Le nom est évocateur et l’album a déjà tout d’un grand, quelques mois en arrière nous n’écoutions que Young Lion et nous voici avec tout Yallah. Le terme est présent dans les descriptions trouvées ça et là : r’n’b électrofuturiste, c’est le moins que l’on puisse trouver pour un petit album aussi accrocheur. On l’a déjà entendu avec le collectif Iceberg ou François & The Atlas Mountain (c’est donc là que nous avions déjà vu le coco), Petit Fantôme est le projet de Pierre Loustaunau. Il va vous falloir redevenir naïf avant de rencontrer cet univers.

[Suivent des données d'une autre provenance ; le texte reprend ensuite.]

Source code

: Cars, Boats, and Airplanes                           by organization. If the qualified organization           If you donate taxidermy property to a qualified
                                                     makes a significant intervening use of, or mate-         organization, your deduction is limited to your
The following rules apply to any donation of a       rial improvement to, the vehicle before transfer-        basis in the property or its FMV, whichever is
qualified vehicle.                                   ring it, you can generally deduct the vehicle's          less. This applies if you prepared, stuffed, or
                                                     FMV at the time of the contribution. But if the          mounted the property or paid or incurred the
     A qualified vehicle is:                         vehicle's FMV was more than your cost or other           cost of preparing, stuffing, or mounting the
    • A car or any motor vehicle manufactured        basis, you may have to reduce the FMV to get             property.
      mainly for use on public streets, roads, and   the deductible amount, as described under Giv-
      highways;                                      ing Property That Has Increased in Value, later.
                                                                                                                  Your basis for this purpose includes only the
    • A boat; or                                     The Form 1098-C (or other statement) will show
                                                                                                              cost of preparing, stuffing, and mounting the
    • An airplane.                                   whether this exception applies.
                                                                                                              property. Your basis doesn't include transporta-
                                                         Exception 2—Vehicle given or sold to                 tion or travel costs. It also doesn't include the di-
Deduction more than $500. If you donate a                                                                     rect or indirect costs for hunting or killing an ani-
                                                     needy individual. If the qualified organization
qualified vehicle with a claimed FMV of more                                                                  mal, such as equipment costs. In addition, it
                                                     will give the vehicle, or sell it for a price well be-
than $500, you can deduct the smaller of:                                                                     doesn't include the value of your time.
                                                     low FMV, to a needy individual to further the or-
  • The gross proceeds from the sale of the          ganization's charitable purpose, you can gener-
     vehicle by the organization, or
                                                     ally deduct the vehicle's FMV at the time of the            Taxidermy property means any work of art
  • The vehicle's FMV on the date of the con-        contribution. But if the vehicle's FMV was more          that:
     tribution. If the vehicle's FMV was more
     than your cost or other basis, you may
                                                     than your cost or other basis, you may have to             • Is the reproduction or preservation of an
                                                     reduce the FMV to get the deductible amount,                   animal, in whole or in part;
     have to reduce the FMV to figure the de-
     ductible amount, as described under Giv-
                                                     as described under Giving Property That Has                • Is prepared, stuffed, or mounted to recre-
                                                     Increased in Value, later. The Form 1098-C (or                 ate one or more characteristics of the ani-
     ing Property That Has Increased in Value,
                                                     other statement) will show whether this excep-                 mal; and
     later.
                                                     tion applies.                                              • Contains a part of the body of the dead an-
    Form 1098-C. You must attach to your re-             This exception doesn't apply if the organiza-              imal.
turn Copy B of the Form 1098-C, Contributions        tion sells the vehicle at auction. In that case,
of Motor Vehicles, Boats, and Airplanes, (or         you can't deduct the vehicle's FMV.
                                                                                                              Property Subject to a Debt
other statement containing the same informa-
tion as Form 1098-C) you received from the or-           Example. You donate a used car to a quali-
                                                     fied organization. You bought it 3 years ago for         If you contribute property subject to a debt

Vol plané sur Aujourd’hui c’est les vacances, sérénade déjà connue sur Young Lion, violenté sur Partons tous droits : Yallah est d’une belle composition. Les paroles pop françaises à Jazzmaster qui rappellent les 60’s joyeuses seront alors toujours touchantes. Six morceaux et deux remixes (par Père Dodudaboum et Pendentif), il n’en fallait pas plus à notre Fantôme pour épater la galerie et peindre son univers insaisissable. Lorsque Bordeaux nous emmène à Tahiti, voici ce à quoi on peut s’attendre. Nous manquons de ces groupes là, osant chanter en français et assumant la pop : c’est un immense oui.